💡 The Plain-English Definition
The channel graph is the public map of the entire Lightning Network — a record of which nodes are connected to which, and the capacity of each channel between them. Routing nodes (nodes that earn fees by forwarding payments) use this map to find paths from sender to recipient.
🤔 But Why Though?
Unlike Bitcoin’s base layer where any transaction goes directly to any address, Lightning payments travel through a network of channels — hopping from node to node until they reach the recipient. To find these paths, a payment needs to know the layout of the network. Every Lightning node broadcasts its channel announcements to the network. Other nodes collect these and build their own local copy of the graph — a list of all channels, their capacities, and the fee policies of each node. When a payment needs routing, the sender’s node searches this graph for a viable path.

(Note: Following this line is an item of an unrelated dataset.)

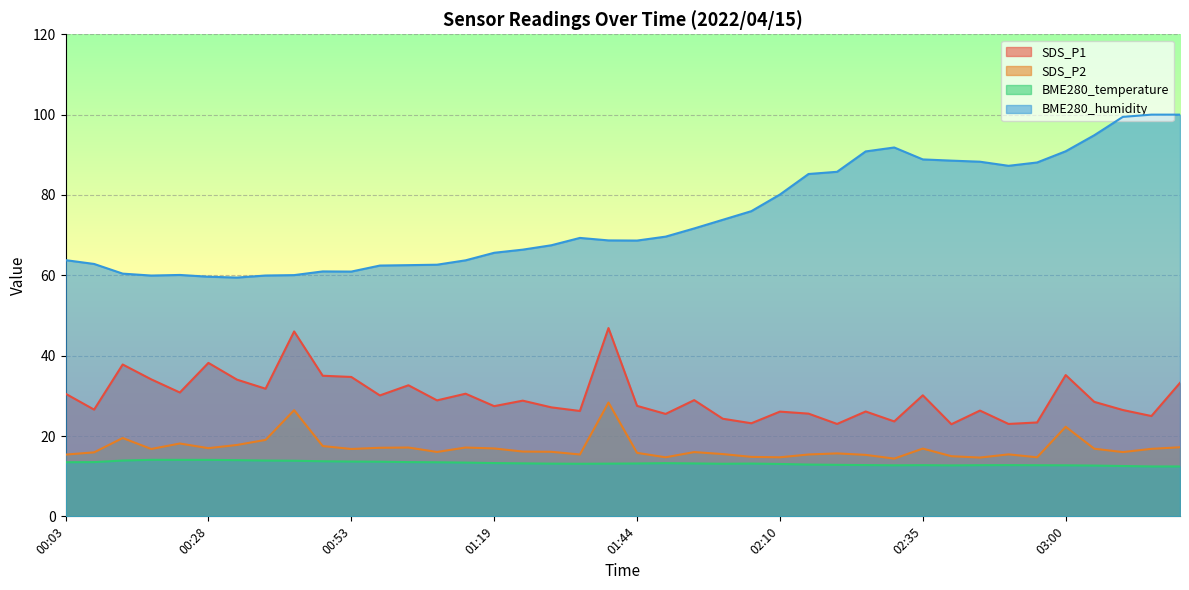

What are all the series names shown in the legend?

SDS_P1, SDS_P2, BME280_temperature, BME280_humidity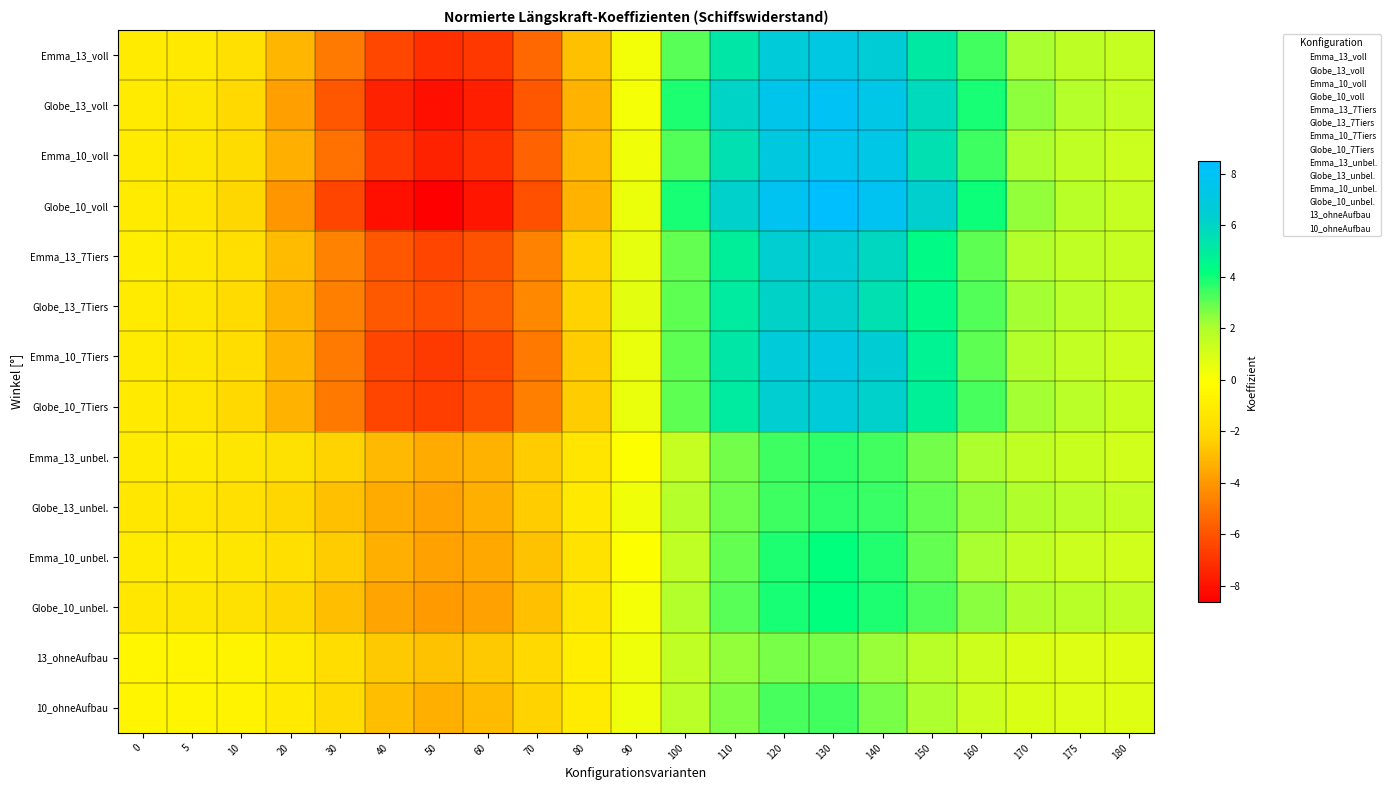

At which category does the chart reach its minimum across all series?

50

What the channel graph reveals is more than many Lightning users realise. It shows which nodes exist, which channels connect them, and each channel’s total capacity. What it does not show is the current balance distribution within each channel — whether a 1 BTC channel has 0.9 on one side and 0.1 on the other is invisible. Running a public Lightning node means your channels appear in the graph, and observers can see your node’s connections and capacity. Users who want more privacy can use unannounced channels (private channels that don’t appear in the graph) at the cost of reduced routing capability.
🌍 The Real-World Analogy
The channel graph is like a road atlas of a city — showing all the roads, their widths (capacities), and the toll rates (fees) on each stretch. A delivery driver (your payment) uses this atlas to find the fastest, cheapest route from pickup to drop-off. But the atlas doesn’t show how many cars are currently on each road (channel balance), so the driver sometimes finds a route that looked clear but is actually congested — requiring a reroute.
⚡ So What?
For most Lightning users, the channel graph is invisible infrastructure — their wallet queries it automatically when sending a payment. Understanding it explains why Lightning payments sometimes fail (no viable path exists with sufficient balance across all hops) and why routing is improving over time (the graph grows denser as more channels open). For node operators, understanding the graph informs decisions about which nodes to open channels with to maximise routing opportunities.